On its behalf and that of thousands of young people and their families, I have some questions for the Minister. When will we see the Government’s response to the Wessely review recommendations? When will we see a new mental health Bill? When will the Secretary of State for Health and Social Care grasp the nettle and drive forward cross-departmental work and joined-up NHS and social care support? Only proactive and strong leadership from the top will unlock the systemic blockages stopping people from moving out of in-patient settings and back into their communities.

Mencap proposes four actions that should inform the Government’s action programme. First, it proposes increasing cross-departmental leadership, accountability and oversight through a commitment from the Secretary of State for Health and Social Care to convene and lead a new, cross-departmental ministerial group with the Minister for Children and Families and the Minister for Housing, Communities and Local Government. It states that referring the Transforming Care programme to the inter-ministerial group on disability, as the Government previously suggested, is wholly inadequate given the attention that the programme requires, so it will not be effective. Secondly, it proposes a commitment from the Secretary of State to ensure that learning takes place from the independent evaluation of the Transforming Care programme, and that this leads to new and credible implementation plans across health, social care, housing and education. Thirdly, it proposes pooled and ring-fenced funding to build high-quality, specialist support in the community. The buck-passing between health, education and social care has to end, with budgets pooled and focused on getting the right outcome for the person by intervening early so that children get the right support and adults have the right adapted housing and specialist staff support they need. Finally, it proposes co-production with families and individuals with lived experience. The regulator, specialist practitioners and commissioners should drive forward workable solutions, but not without the lived experience of children and adults with a learning disability, as well as of their families.

Finally, I have to raise the question of who owns, runs and profits from these homes.
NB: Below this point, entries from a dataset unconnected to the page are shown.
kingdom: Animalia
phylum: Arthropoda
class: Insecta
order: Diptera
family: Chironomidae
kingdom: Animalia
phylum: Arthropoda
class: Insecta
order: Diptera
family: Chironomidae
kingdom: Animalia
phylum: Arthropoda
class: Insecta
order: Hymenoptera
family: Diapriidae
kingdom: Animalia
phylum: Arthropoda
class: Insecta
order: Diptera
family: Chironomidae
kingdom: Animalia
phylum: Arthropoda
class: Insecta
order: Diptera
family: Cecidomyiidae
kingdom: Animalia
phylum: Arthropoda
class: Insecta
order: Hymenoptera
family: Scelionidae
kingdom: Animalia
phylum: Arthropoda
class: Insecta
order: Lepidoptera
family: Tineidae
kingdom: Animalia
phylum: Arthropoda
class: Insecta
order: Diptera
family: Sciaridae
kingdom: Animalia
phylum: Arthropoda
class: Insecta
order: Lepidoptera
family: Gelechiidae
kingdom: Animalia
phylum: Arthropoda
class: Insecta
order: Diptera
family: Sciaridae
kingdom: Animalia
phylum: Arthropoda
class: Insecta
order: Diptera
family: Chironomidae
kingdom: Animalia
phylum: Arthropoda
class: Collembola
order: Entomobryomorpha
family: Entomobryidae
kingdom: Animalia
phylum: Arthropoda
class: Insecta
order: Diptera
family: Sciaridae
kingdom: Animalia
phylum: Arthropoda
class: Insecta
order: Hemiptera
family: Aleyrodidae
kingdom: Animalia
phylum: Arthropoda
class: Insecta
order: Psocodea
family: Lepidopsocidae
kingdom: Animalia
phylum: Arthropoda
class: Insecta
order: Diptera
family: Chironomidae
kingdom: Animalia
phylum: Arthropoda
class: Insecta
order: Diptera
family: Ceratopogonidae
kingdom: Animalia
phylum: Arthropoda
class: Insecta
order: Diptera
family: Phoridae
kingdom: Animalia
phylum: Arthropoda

Julie Newcombe, a mother who—as she puts it—“rescued” her son and set up Rightful Lives, said:

“There is a huge conflict of interest within the private sector because heads on beds equals money in the bank, which means profit becomes the ultimate barrier to discharge”.


Last November the Mail on Sunday published an article, “Profiteers of Misery”, lifting the lid on the profits made by private companies that run establishments such as Whorlton Hall. We need to discuss and raise the issue of the conflicts of interest—with which, of course, we are very familiar through our recent consideration of the MCA Act.

Universal Health Services—whose former CEO, I think, is Simon Stevens, now the head of NHS England—is a huge US healthcare firm snapping up British psychiatric services. Its British operations are run by Cygnet Health Care, the owners of Whorlton Hall. Cygnet Health Care boasted in recent accounts of earning revenues from 220 NHS purchasing bodies and almost doubling its profits to £40.4 million in the last year. Will the David Noble inquiry look at the issues this raises—underpaid and inexperienced staff—and ascertain what the occupancy rates were and whether patients were being kept longer than was needed, ultimately to boost the profits of Cygnet and its US parent company, Universal Health Services?